--- Data Enclosed Below ---

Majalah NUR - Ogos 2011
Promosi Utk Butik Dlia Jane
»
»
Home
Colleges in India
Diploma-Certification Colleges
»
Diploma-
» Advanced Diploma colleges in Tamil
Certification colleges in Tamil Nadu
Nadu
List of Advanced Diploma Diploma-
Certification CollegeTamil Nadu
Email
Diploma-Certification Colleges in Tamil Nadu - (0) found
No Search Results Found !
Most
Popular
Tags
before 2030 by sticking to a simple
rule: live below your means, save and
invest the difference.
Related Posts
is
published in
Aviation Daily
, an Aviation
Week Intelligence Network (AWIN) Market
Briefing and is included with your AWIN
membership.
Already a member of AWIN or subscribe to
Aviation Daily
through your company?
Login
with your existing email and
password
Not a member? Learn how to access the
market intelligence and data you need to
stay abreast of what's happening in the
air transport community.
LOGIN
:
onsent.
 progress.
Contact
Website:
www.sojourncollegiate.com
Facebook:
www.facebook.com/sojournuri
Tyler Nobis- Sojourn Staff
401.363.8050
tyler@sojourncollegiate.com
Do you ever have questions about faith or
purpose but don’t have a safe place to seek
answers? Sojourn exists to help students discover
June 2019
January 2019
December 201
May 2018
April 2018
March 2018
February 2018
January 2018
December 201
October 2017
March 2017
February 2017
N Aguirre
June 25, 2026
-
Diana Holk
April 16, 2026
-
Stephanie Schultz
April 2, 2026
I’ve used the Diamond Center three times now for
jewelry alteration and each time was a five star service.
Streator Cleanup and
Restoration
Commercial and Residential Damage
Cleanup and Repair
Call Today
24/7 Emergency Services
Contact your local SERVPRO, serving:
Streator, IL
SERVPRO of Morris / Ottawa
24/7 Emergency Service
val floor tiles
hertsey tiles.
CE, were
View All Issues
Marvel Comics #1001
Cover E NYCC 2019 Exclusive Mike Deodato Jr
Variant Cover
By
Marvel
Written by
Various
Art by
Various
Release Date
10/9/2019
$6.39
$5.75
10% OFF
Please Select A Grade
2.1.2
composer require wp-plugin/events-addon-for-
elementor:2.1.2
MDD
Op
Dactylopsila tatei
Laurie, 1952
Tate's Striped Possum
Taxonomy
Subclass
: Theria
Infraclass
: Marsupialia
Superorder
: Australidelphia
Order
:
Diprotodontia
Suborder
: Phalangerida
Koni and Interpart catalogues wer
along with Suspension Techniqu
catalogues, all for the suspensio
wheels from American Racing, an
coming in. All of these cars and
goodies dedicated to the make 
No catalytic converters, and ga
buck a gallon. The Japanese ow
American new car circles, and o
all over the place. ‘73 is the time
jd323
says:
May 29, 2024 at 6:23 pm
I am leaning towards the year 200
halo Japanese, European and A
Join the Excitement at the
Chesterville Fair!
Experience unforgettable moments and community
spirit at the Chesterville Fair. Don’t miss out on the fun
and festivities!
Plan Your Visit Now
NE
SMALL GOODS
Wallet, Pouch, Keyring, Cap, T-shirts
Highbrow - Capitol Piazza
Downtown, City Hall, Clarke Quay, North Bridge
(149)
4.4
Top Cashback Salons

--- End of Enclosed Data ---

◆ How to complete this task
Of all the entries above, repeat only the lines from the line that has "April 16, 2026" to the line that has "Highbrow - Capitol Piazza", both lines included, exactly.

◆ The answer
April 16, 2026
-
Stephanie Schultz
April 2, 2026
I’ve used the Diamond Center three times now for
jewelry alteration and each time was a five star service.
Streator Cleanup and
Restoration
Commercial and Residential Damage
Cleanup and Repair
Call Today
24/7 Emergency Services
Contact your local SERVPRO, serving:
Streator, IL
SERVPRO of Morris / Ottawa
24/7 Emergency Service
val floor tiles
hertsey tiles.
CE, were
View All Issues
Marvel Comics #1001
Cover E NYCC 2019 Exclusive Mike Deodato Jr
Variant Cover
By
Marvel
Written by
Various
Art by
Various
Release Date
10/9/2019
$6.39
$5.75
10% OFF
Please Select A Grade
2.1.2
composer require wp-plugin/events-addon-for-
elementor:2.1.2
MDD
Op
Dactylopsila tatei
Laurie, 1952
Tate's Striped Possum
Taxonomy
Subclass
: Theria
Infraclass
: Marsupialia
Superorder
: Australidelphia
Order
:
Diprotodontia
Suborder
: Phalangerida
Koni and Interpart catalogues wer
along with Suspension Techniqu
catalogues, all for the suspensio
wheels from American Racing, an
coming in. All of these cars and
goodies dedicated to the make 
No catalytic converters, and ga
buck a gallon. The Japanese ow
American new car circles, and o
all over the place. ‘73 is the time
jd323
says:
May 29, 2024 at 6:23 pm
I am leaning towards the year 200
halo Japanese, European and A
Join the Excitement at the
Chesterville Fair!
Experience unforgettable moments and community
spirit at the Chesterville Fair. Don’t miss out on the fun
and festivities!
Plan Your Visit Now
NE
SMALL GOODS
Wallet, Pouch, Keyring, Cap, T-shirts
Highbrow - Capitol Piazza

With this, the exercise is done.